Abstract:
The article presents a method for identifying Russian-language texts generated by large language models (LLMs). The method was developed with a focus on short messages from 100 to 200 characters long. The relevance of the work is due to the widespread use of generative models, such as GPT-3.5, GPT-4o, LLaMA, GigaChat, DeepSeek, and Yandex GPT. The method is based on an ensemble of machine learning models, and features of three levels are also used: linguistic (structure, punctuation, morphology, lexical diversity), statistical (entropy, perplexity, n-gram frequency), and semantic (RuBERT embeddings).
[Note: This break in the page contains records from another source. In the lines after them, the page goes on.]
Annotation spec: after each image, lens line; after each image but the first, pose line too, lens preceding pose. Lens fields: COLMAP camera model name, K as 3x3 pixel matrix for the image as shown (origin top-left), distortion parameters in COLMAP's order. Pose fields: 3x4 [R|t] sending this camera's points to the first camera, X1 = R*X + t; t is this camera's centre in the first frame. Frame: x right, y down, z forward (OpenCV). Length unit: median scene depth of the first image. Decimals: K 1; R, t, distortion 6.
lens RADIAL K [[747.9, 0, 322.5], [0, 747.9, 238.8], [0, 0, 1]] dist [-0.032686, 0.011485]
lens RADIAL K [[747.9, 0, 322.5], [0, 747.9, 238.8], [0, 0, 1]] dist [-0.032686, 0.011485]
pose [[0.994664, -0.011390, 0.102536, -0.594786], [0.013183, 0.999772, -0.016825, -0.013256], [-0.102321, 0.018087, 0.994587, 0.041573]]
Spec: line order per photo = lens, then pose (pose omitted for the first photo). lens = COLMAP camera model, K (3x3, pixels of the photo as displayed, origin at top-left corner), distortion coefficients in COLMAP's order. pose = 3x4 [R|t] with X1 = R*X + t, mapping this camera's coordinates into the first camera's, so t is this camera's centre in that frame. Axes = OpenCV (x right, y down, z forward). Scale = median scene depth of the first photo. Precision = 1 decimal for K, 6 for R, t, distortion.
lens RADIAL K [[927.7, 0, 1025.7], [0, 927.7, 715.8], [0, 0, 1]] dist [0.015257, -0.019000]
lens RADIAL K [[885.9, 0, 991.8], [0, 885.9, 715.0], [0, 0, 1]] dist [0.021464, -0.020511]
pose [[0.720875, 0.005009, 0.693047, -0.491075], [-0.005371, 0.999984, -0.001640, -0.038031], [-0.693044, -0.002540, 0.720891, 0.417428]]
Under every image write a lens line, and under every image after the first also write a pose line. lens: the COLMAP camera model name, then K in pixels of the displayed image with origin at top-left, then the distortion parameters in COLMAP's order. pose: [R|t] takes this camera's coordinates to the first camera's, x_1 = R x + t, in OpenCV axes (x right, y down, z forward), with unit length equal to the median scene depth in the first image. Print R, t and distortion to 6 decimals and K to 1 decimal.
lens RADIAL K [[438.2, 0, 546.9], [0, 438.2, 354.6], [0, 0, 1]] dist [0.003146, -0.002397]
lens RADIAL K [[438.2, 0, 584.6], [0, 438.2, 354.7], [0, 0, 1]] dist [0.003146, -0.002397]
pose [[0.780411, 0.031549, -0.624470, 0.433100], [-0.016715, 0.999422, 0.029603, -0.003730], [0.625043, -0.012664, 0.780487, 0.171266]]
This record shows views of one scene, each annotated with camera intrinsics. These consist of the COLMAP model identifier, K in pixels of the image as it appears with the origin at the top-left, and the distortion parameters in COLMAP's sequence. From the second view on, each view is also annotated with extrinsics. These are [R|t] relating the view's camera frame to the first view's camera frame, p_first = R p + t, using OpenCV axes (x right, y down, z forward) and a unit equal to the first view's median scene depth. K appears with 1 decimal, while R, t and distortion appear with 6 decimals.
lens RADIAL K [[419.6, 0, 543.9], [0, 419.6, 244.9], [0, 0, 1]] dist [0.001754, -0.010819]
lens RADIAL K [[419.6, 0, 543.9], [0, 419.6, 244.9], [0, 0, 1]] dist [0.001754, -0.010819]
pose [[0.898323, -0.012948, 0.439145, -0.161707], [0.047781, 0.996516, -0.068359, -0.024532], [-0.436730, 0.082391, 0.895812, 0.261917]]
LightGBM, BiLSTM, and the pre-trained transformer model RuRoBERTa are used as basic models, combined by stacking through logistic regression. The choice of a hybrid ensemble approach is due to the desire to take into account features at different levels of the text hierarchy and to ensure the reliability of classification in the context of different topics of generated texts, versions, and types of language models. The use of an ensemble is an advantage in the analysis of short texts, since LightGBM, based on averaged indicators, is less sensitive to length (the perplexity metric is already averaged over the entire text), while BiLSTM and RoBERTa are able to identify local features of an LLM text, and not just global ones. The dataset of natural texts includes more than 2.8 million user comments from the VK social network. The LLM text dataset contains 700 thousand texts generated by seven relevant large language models. Topic modeling (LDA) and role generation using prompt engineering were used in the text generation. The methodology was evaluated on open datasets of Russian-language LLM texts. The experimental results showed an accuracy of up to 0.95 in the binary classification task (Human–LLM) and up to 0.89 in the multi-class task of determining the model-generator. The method demonstrates robustness to the diversity of sources, styles, and LLM versions.
Keywords:large language models, neural networks, machine learning, text generation, ensemble of classifiers, text features.